At a meeting Monday evening, the town’s council presented residents with four choices ahead of a vote next month. The options, narrowed down from 1,000 suggestions, range from the last name of the mine’s first operator, Jeffrey, to a turtle species, Apalone. They also include Phénix, a reference to the mythical bird, and Trois-Lacs, a neighborhood of Asbestos.
The shift to a new identity, announced in November and delayed by the pandemic, is designed to help the town move away from a moniker that’s associated with cancer in English. (In French, the mineral is called amiante.)
Several investors over the years have balked at committing money to Asbestos because of its name, Mayor Hugues Grimard said in a phone interview last year.
“It’s an important decision that sparked a lot of emotion,” Grimard said Monday. “But the municipal council remains convinced it’s the best thing to do for the future of our town.”
The announcement has been dividing citizens in the town of about 7,000 people, many of whom count family members who worked in well-paid jobs at the mine and are attached to Asbestos’ history.
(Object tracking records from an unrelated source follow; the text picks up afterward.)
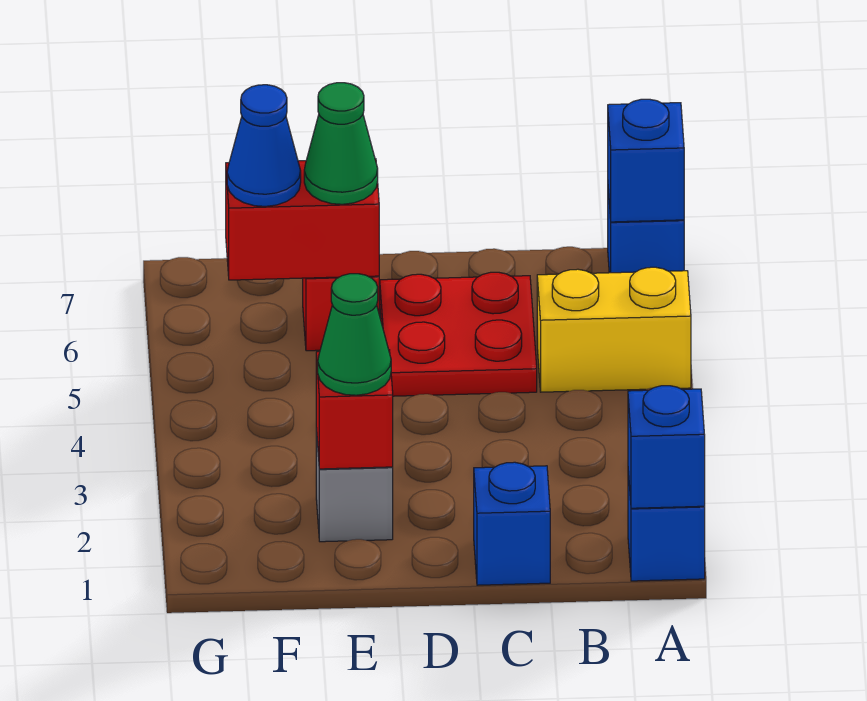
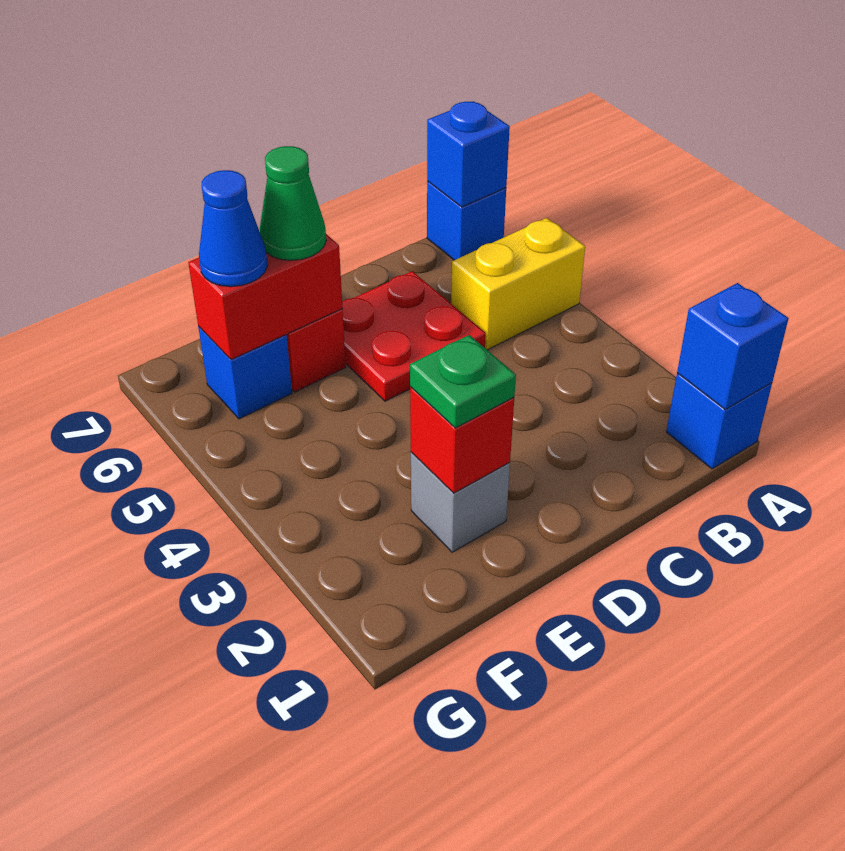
blue brick C1 level 1 -> blue brick F6 level 1
green cone E2 level 3 -> green plate E2 level 3

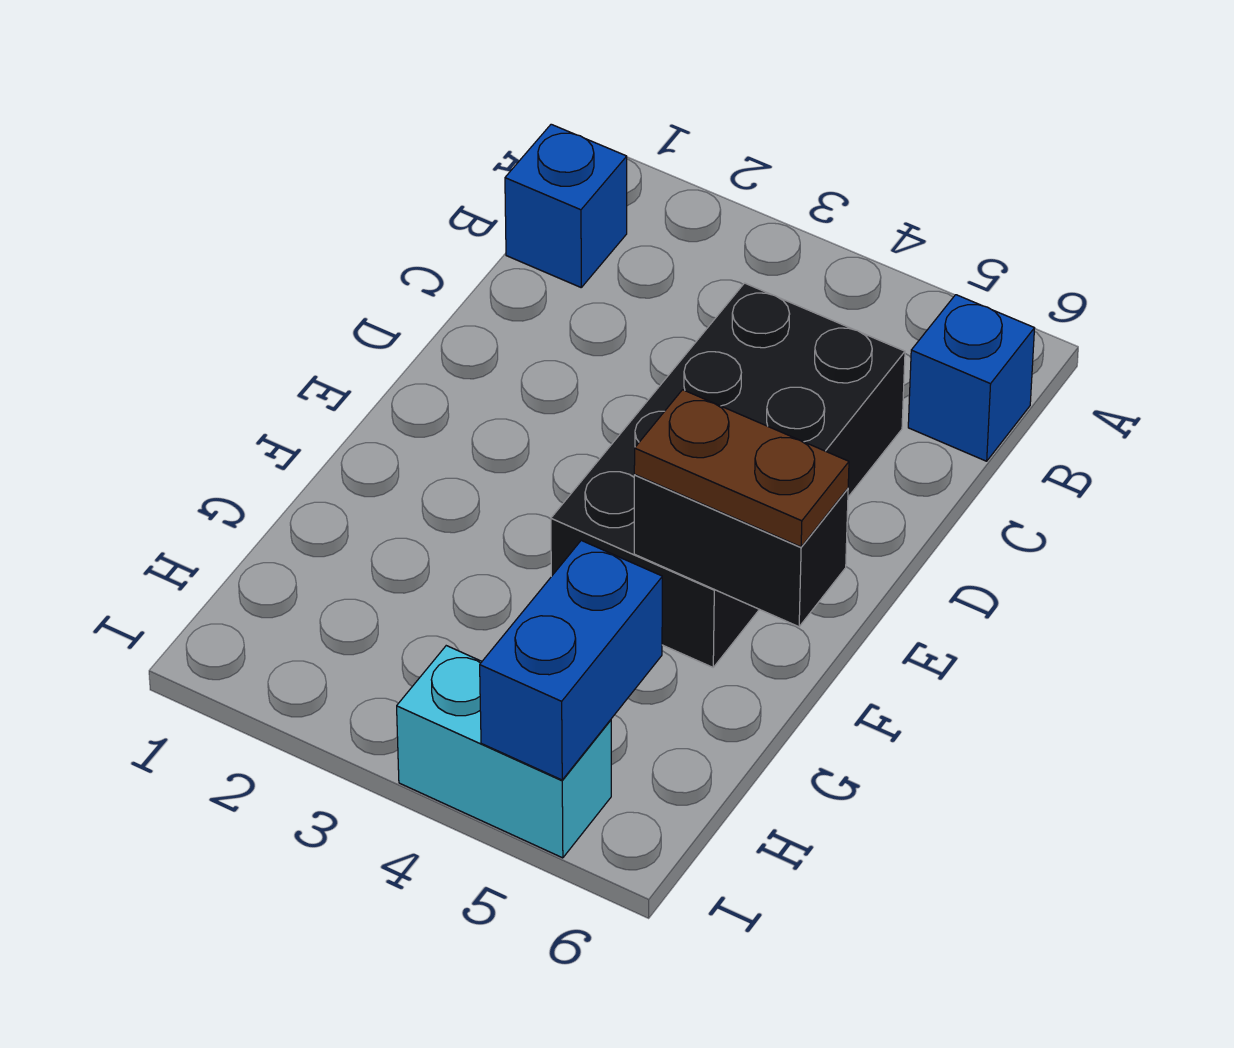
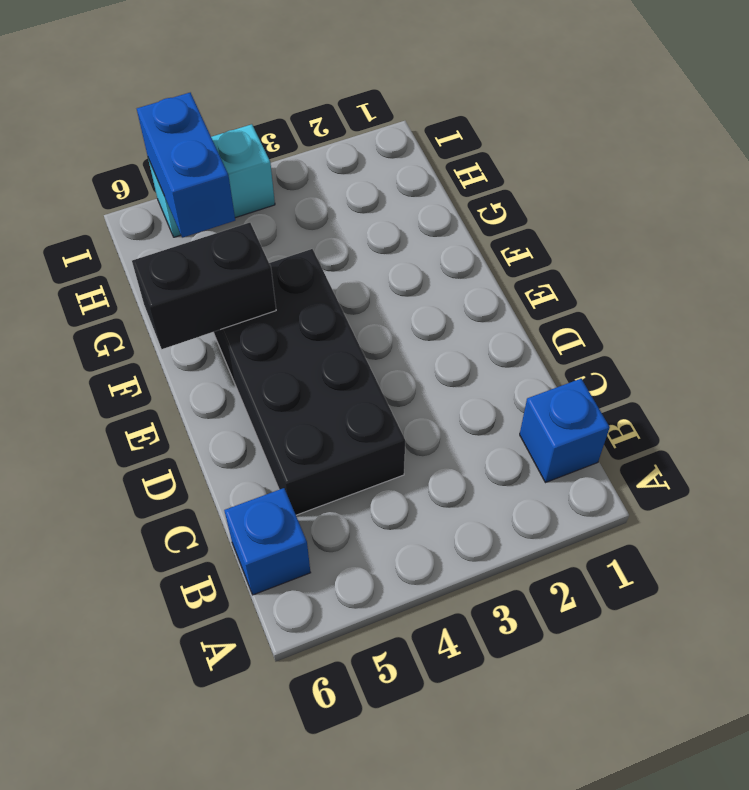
brown plate F5:F6 level 3 -> none

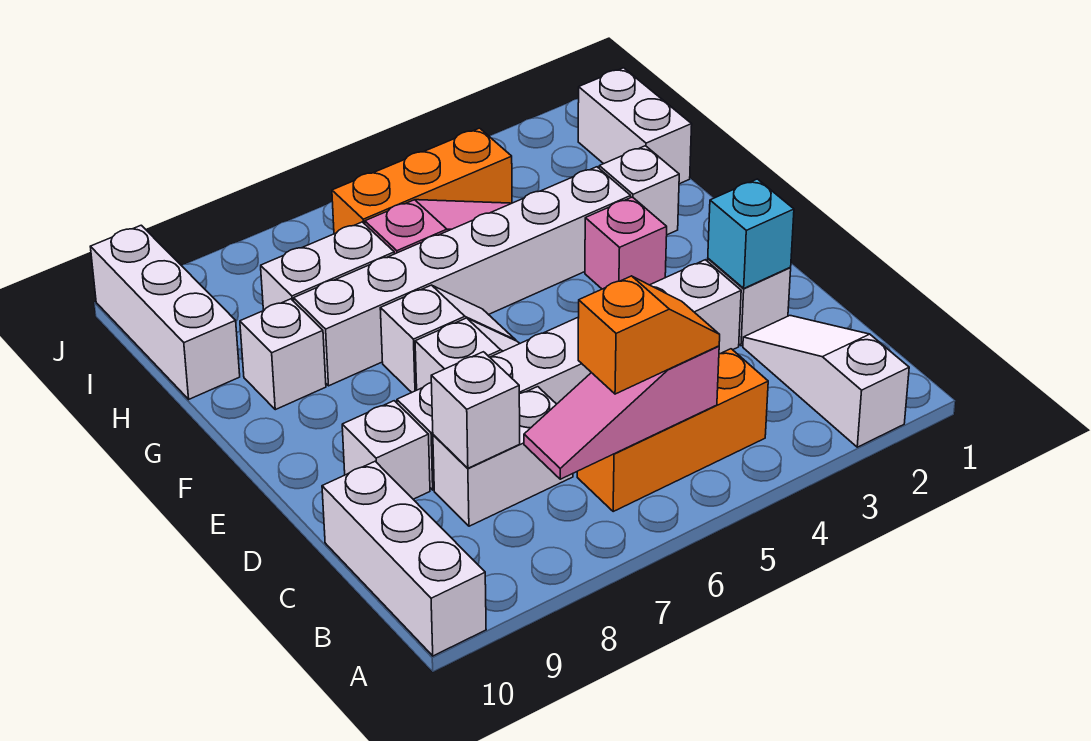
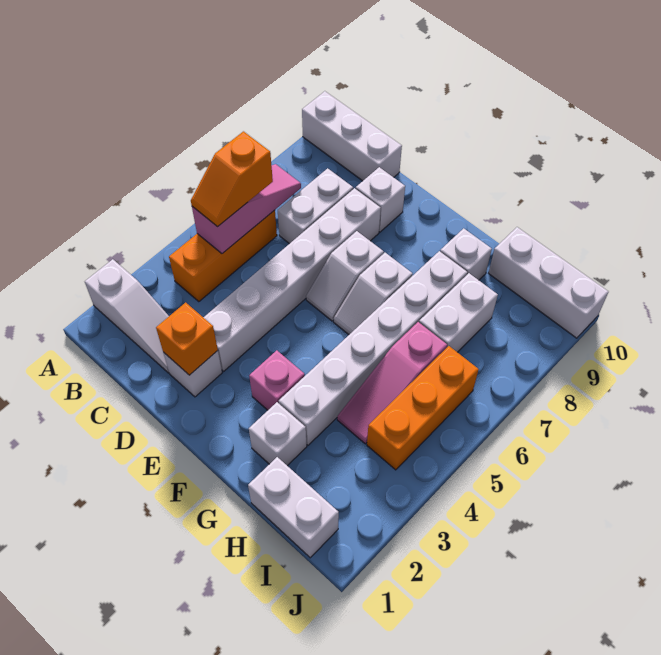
white brick C8 level 2 -> none
cyan brick D2 level 2 -> orange brick D2 level 2

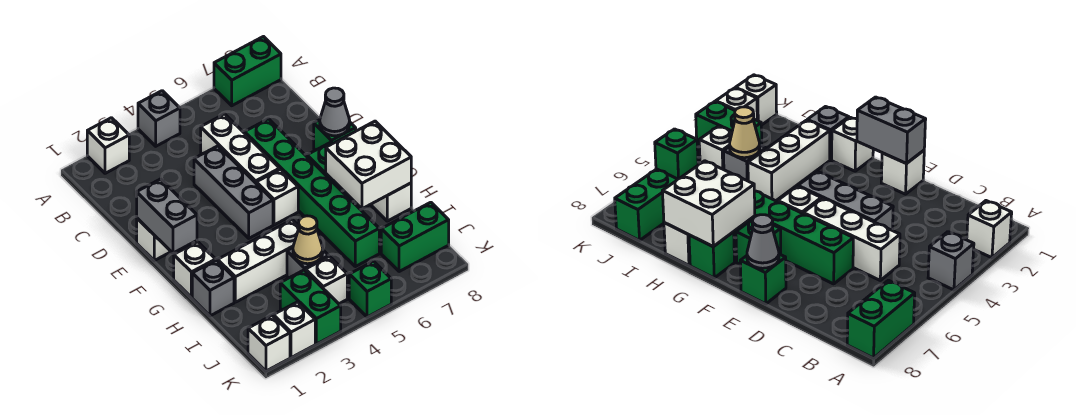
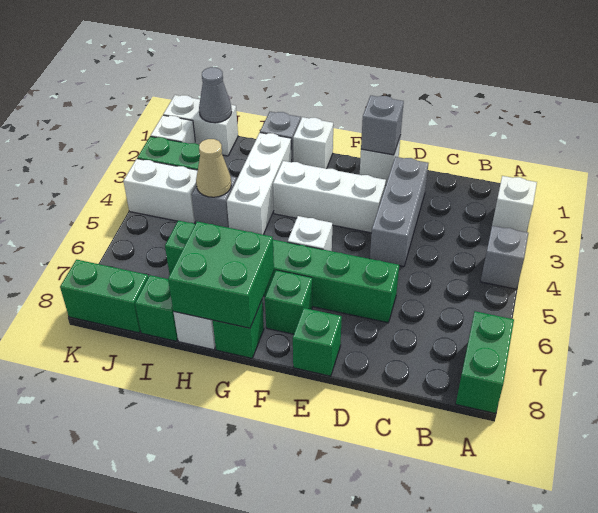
white brick C5:E5 level 1 -> white brick E3:G3 level 1
grey brick D4:F4 level 1 -> grey brick D2:D4 level 1
grey brick E1:F1 level 2 -> grey brick E1 level 2
grey cone E8 level 2 -> grey cone J1 level 2
white brick G7:H8 level 2 -> green brick G7:H8 level 2
white brick J4 level 1 -> white brick J4:K4 level 1
green brick J7:J8 level 1 -> green brick J8:K8 level 1
white brick K1 level 1 -> white brick J1:K1 level 1
green brick K5 level 1 -> green brick I8 level 1

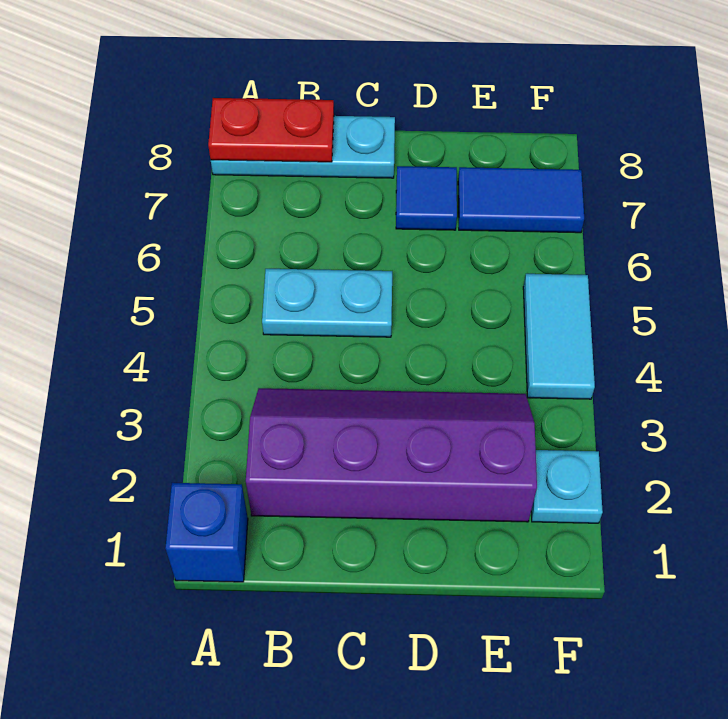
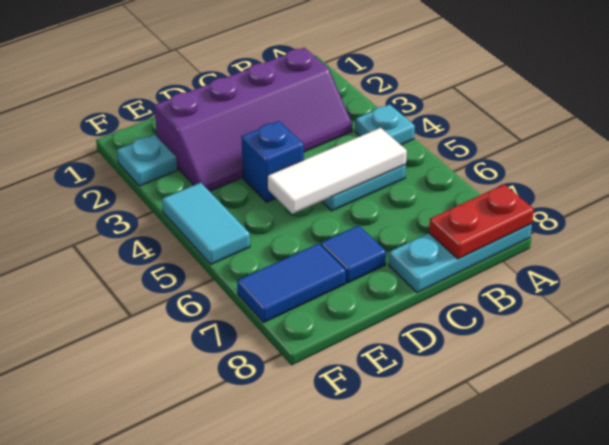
blue brick A1 level 1 -> blue brick D4 level 1
none -> cyan plate A4 level 1
none -> white tile B5:D5 level 2

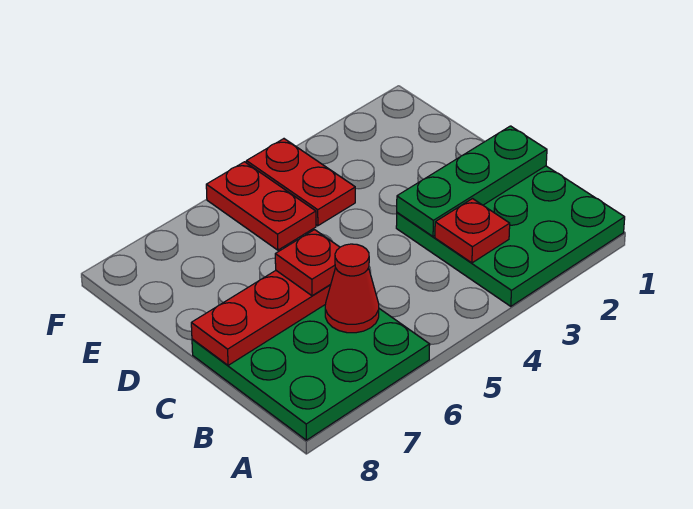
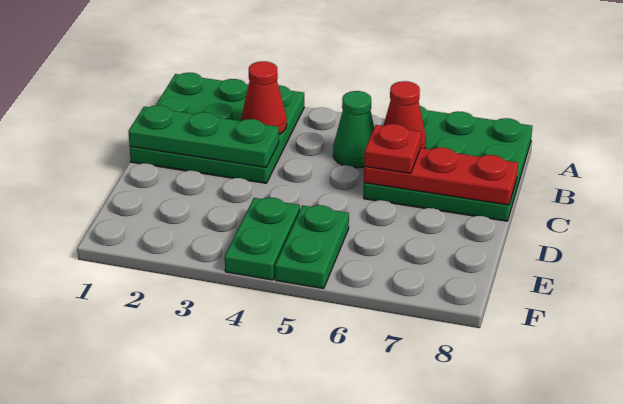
red plate B3 level 2 -> red cone B3 level 2
none -> green cone B5 level 1
red plate E4:F4 level 1 -> green plate E4:F4 level 1
red plate E5:F5 level 1 -> green plate E5:F5 level 1

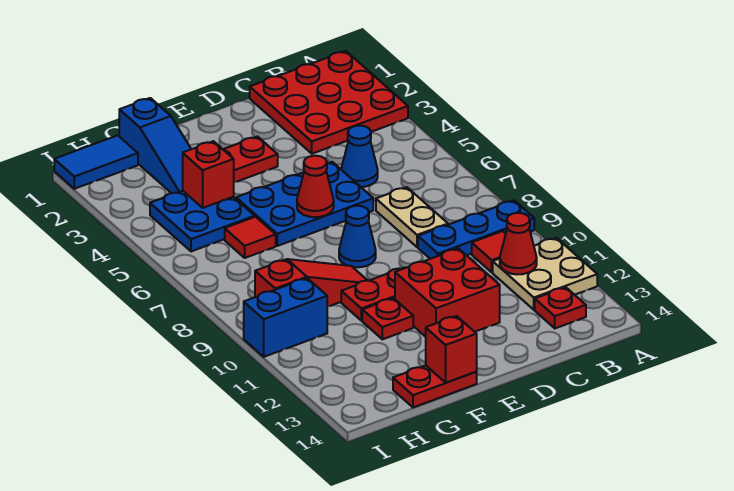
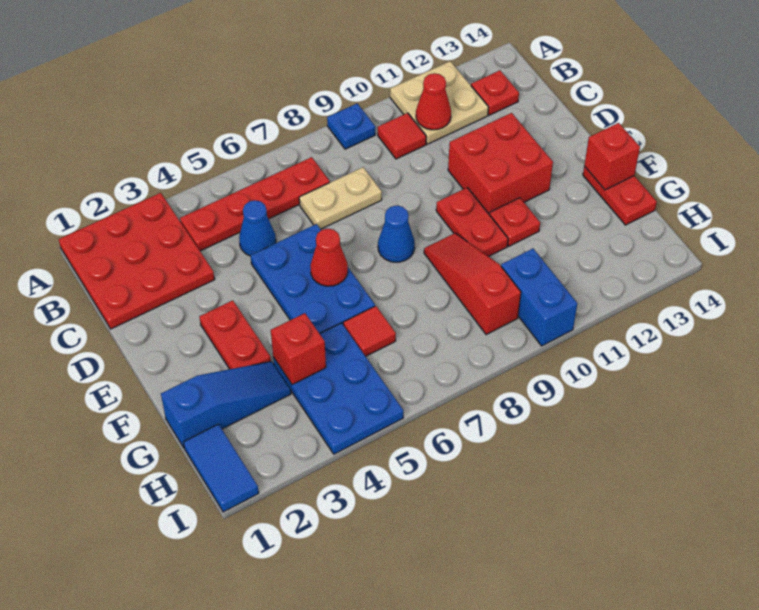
blue plate A9:C9 level 1 -> blue plate A9 level 1
none -> red plate B4:B7 level 1
blue plate G4:H5 level 1 -> blue plate G4:I5 level 1

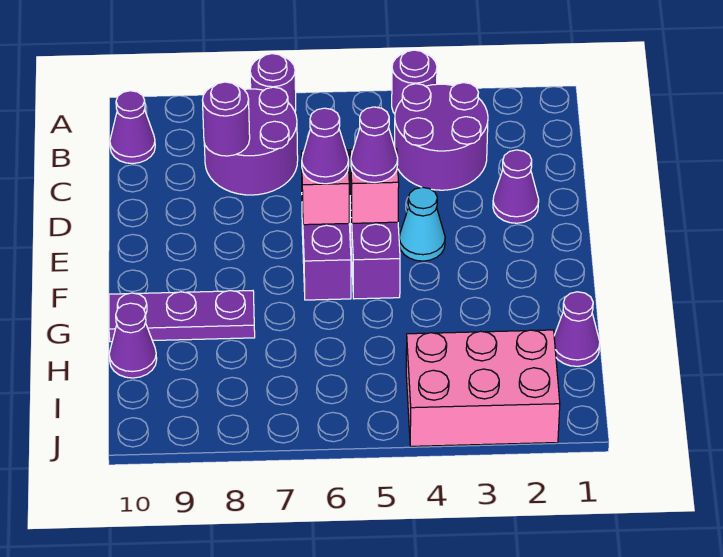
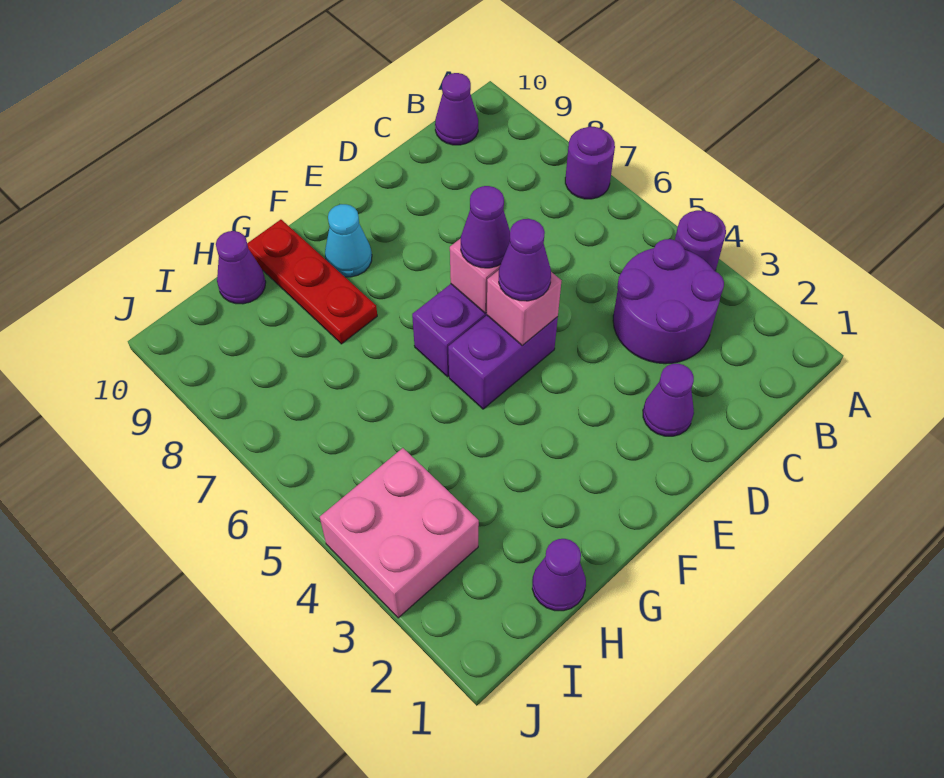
purple round brick B7:C8 level 1 -> none
purple round brick C8 level 2 -> none
cyan cone E4 level 1 -> cyan cone F9 level 1
purple plate G8:G10 level 1 -> red plate G8:G10 level 1
pink brick I2:J4 level 1 -> pink brick I3:J4 level 1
Some have also questioned the need to drop a name that doesn’t have a meaning in French, the majority language in Quebec.
Residents aged 14 and above are asked to rank the four names in their order of preference during an Oct. 14-18 vote. Early reactions on Facebook suggested Trois-Lacs had fans, while many also criticized the short list.
“Asbestos was a good name, after all,” one quipped.